1.16.[X c.s.] heeft ten aanzien van het arrest van het gerechtshof Amsterdam van 17 november 2015 tweemaal cassatieadvies ingewonnen. In beide cassatieadviezen is geconcludeerd dat een cassatieberoep geen kans van slagen heeft. [X c.s.] heeft daarop besloten geen cassatieberoep in te stellen.
2. [X c.s.] vorderde bij inleidende dagvaarding, kort samengevat, een verklaring voor recht dat de Staat onrechtmatig heeft gehandeld en daarom aansprakelijk is jegens hem en de veroordeling van de Staat tot vergoeding van de door hem geleden en nog te lijden schade, op te maken bij staat, te vermeerderen met rente en kosten.

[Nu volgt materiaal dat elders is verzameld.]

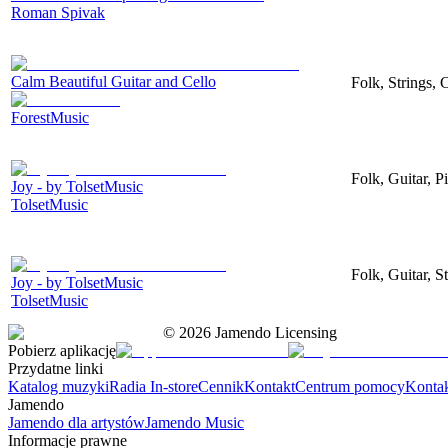
Roman Spivak
Calm Beautiful Guitar and Cello
Folk, Strings, 
ForestMusic
Folk, Guitar, P
Joy - by TolsetMusic
TolsetMusic
Folk, Guitar, S
Joy - by TolsetMusic
TolsetMusic
©
2026
Jamendo Licensing
Pobierz aplikację
Przydatne linki
Katalog muzyki
Radia In-store
Cennik
Kontakt
Centrum pomocy
Konta
Jamendo
Jamendo dla artystów
Jamendo Music
Informacje prawne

3. De rechtbank heeft de vorderingen afgewezen en [X c.s.] in de kosten veroordeeld.
4. [X c.s.] heeft zijn eis in appel vermeerderd en vordert thans:
1) de veroordeling van de Staat tot betaling van de door [X c.s.] geleden en nog te lijden
schade, nader op te maken bij staat en te vereffenen volgens de wet in een schadestaatprocedure middels benoeming door het hof van een getuige-deskundige, te
vermeerderen met de kosten van het deskundigenbericht alsmede buitengerechtelijke kosten en de wettelijke rente, te rekenen vanaf 31 augustus 2011, tot aan de dag der algehele voldoening;
2) de veroordeling van de Staat tot vergoeding van de proceskosten, inclusief de reële kosten van rechtsbijstand, welke tot aan het moment van eiswijziging (29 mei 2018) € 124.905,02 (ex. k.k. en BTW) belopen.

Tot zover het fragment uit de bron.